Dopo poche ore non riuscivo nemmeno a descrivere ciò che avevo visto. Nemmeno mi ricordavo più il titolo.
Il mondo dell'arte aveva in me la durata di un “Dovremmo assolutamente rivederci” sulle bocche lucide di queste supermodelle attempate, nonostante facciano ondeggiare i capelli a ritmo del vento per essere più credibili.
So che, quando hanno bisogno di un'acconciatura da evento, il loro parrucchiere diventa esperto di correnti, e in base a cosa soffierà all'ora del brindisi, momento culmine della serata, scelgono la lacca più adatta.
Ed io avrei voluto qualcuno di parimenti esperto per far sì che, quando Grevebianca mi diceva frasi tipo ‐Cosa mi dici se ti propongo di andare a scivolare sul pendìo di una collina?‐, avessi a disposizione un fissante che mantenesse le parole in ordine, che non le arruffasse. Ferme per sempre.
Una volta su dieci andavo con lei e stavo a guardarla, tentando di capire quale delle sue azioni, delle sue frasi, del suo delinearmi con le dita i contorni delle macchie di erba sul suo vestito, avrebbe dovuto suscitarmi felicità, un qualche tipo di gioia. Sezionavo i momenti in così tanti pezzetti da renderli polvere.
Prima della fine di questa performance, almeno uno di questi collier verrà da me a chiedermi se posso andare a dipingere a casa loro, privatamente, durante un appuntamento con qualche imprenditore.
Finiti tutti i film d'amore, finite le canzoni, finiti i sussidiari, finita Grevebianca, ora accetto queste proposte per studiare altri tipi di emozioni.
Mentre le gambe inguainate nei collant si arrampicano su pantaloni di tweed, spesso citando il ritornello del tormentone del momento come fosse Shakespeare, io figuro l'espressione sorridente ed imbarazzata che avrebbe avuto Grevebianca vedendoli.
Accetto per farla ridere. Che poi chissà se sorrideva così davvero.

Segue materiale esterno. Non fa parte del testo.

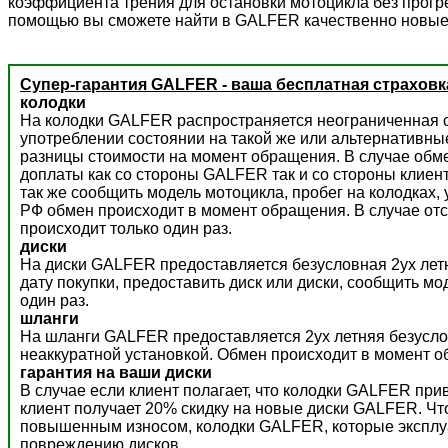
коэффициента трения для остановки мотоцикла без прогре
помощью вы сможете найти в GALFER качественно новые
Супер-гарантия GALFER - ваша бесплатная страховк
колодки
На колодки GALFER распространяется неограниченная с
употреблении состоянии на такой же или альтернативны
разницы стоимости на момент обращения. В случае обм
доплаты как со стороны GALFER так и со стороны клиент
так же сообщить модель мотоцикла, пробег на колодках,
РФ обмен происходит в момент обращения. В случае отс
происходит только один раз.
диски
На диски GALFER предоставляется безусловная 2ух летн
дату покупки, предоставить диск или диски, сообщить м
один раз.
шланги
На шланги GALFER предоставляется 2ух летняя безусло
неаккуратной установкой. Обмен происходит в момент о
гарантия на ваши диски
В случае если клиент полагает, что колодки GALFER пр
клиент получает 20% скидку на новые диски GALFER. Ч
повышенным износом, колодки GALFER, которые эксплуат
повреждению дисков.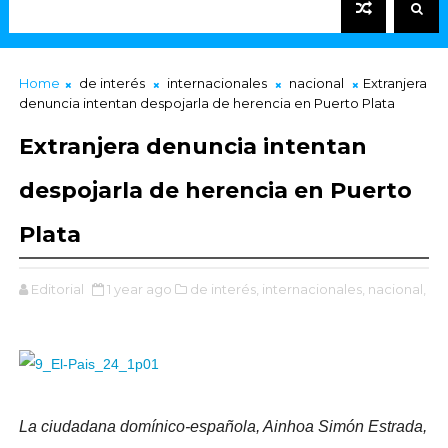
Home
de interés
internacionales
nacional
Extranjera
denuncia intentan despojarla de herencia en Puerto Plata
Extranjera denuncia intentan
despojarla de herencia en Puerto
Plata
Editorial
1 year ago
de interés,
internacionales,
nacional,
La ciudadana domínico-española, Ainhoa Simón Estrada,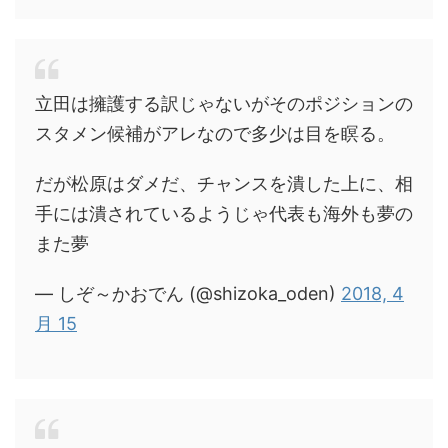
立田は擁護する訳じゃないがそのポジションの
スタメン候補がアレなので多少は目を瞑る。
だが松原はダメだ、チャンスを潰した上に、相
手には潰されているようじゃ代表も海外も夢の
また夢
— しぞ～かおでん (@shizoka_oden)
2018, 4
月 15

Un giorno mi aveva chiamato, mi aveva detto che suo marito era partito per affari, che nonostante il brutto tempo sarebbe venuta da me.
Io le dissi va bene, vieni, ma lei non arrivava.
Quello che non sapevo è che qualche ora dopo avrei avuto la mia prima vera passione.
Era una cosa che faceva, a volte, attardarsi per strada per calcolare il ritmo dei canti degli uccelli, la geometria dei fiori, così uscii di casa per vedere dov'era.
Un capannello di gente fu la sua prima bara.
I suoi braccialetti da morte di Faraona, due mani che la tiravano fuori dal fiume dov'era annegata.
Un'alga le se era impigliata al collo, creando un monile che le nobildonne si sognano.
Guardandola così, mi chiesi perchè, con tutte le cose che mi diceva, mi aveva nascosto proprio il fatto di essere un'imperatrice.
L'uomo che le faceva da braccialetti mi chiese se la conoscevo.
Non è stato per cattiveria, è che ho dovuto velocemente calcolare tutti i pro e contro di una mia risposta, se ho risposto di No.
Chiamarono l'ambulanza, la polizia. Arrivarono tutti e si misero tra lei e me, che me ne stavo impalata a farmi allontanare dai mezzi che mano a mano parcheggiavano lì, inspessendo il muro divisorio, inspessendo la tela.
Rimanemmo isolati dalla scena in due. Io e il fiume. Io e l'assassino. Entrambi in una tonalità sporca di verde.
Era facile confonderci, era facile dire che eravamo stati complici.
Che non ero io, che non era lui.
Che io ero stata i cento colpi e lui quello finale, che ha spaccato la pietra.
Oltre le carrozzerie dell'ambulanza, oltre le portiere che si aprivano e si chiudevano, oltre le sfavillanti sirene delle macchine della polizia, c'era chi stava dando a Grevebianca le attenzioni che io mai.
Conoscevo bene il punto dell'argine dal quale si poteva raggiungere l'acqua e risalire senza farsi del male, e mi riuscì facile farlo anche con due barattoli di vetro in mano, prima vuoti poi pieni.
Non è stato necessario avere i colori, poi.
Il primo disegno l'ho fatto con l'acqua sporca di detriti.
L'ho raccolta così in fretta che il rosso del suo rossetto non era ancora stato diluito.
L'ho raccolta così in fretta che il blu dello smalto ancora si vedeva, se mi concentravo.
Passai davanti alla tela tutto il resto della giornata, a disegnare lei seduta davanti a me, come stava di solito. A passare e ripassare le stesse pennellate perchè si vedesse qualcosa, con sempre maggiore foga, fino a bucare la carta. Solo allora ho smesso.
Nonostante ci avessi messo tutto l'impegno, nonostante avessi delle chiare linee in testa, quello che mi sono trovato davanti alla fine è stato un foglio bianco, sporco e bucato.
Forse è questo che provava lei ogni volta che provava a scuotermi, l'illusione di colori fortissimi che si sono rivelati trasparenti e sporchi.
Forse è così che l'ho bucata per prima.
La mia foga, il mio exploit di emozioni mai espresse, ha bucato il foglio allo stesso modo della mia primaria apatia.
Ho dormito con la tela sul letto, sperando in qualche modo che la mia vicinanza la rammendasse, e invece niente.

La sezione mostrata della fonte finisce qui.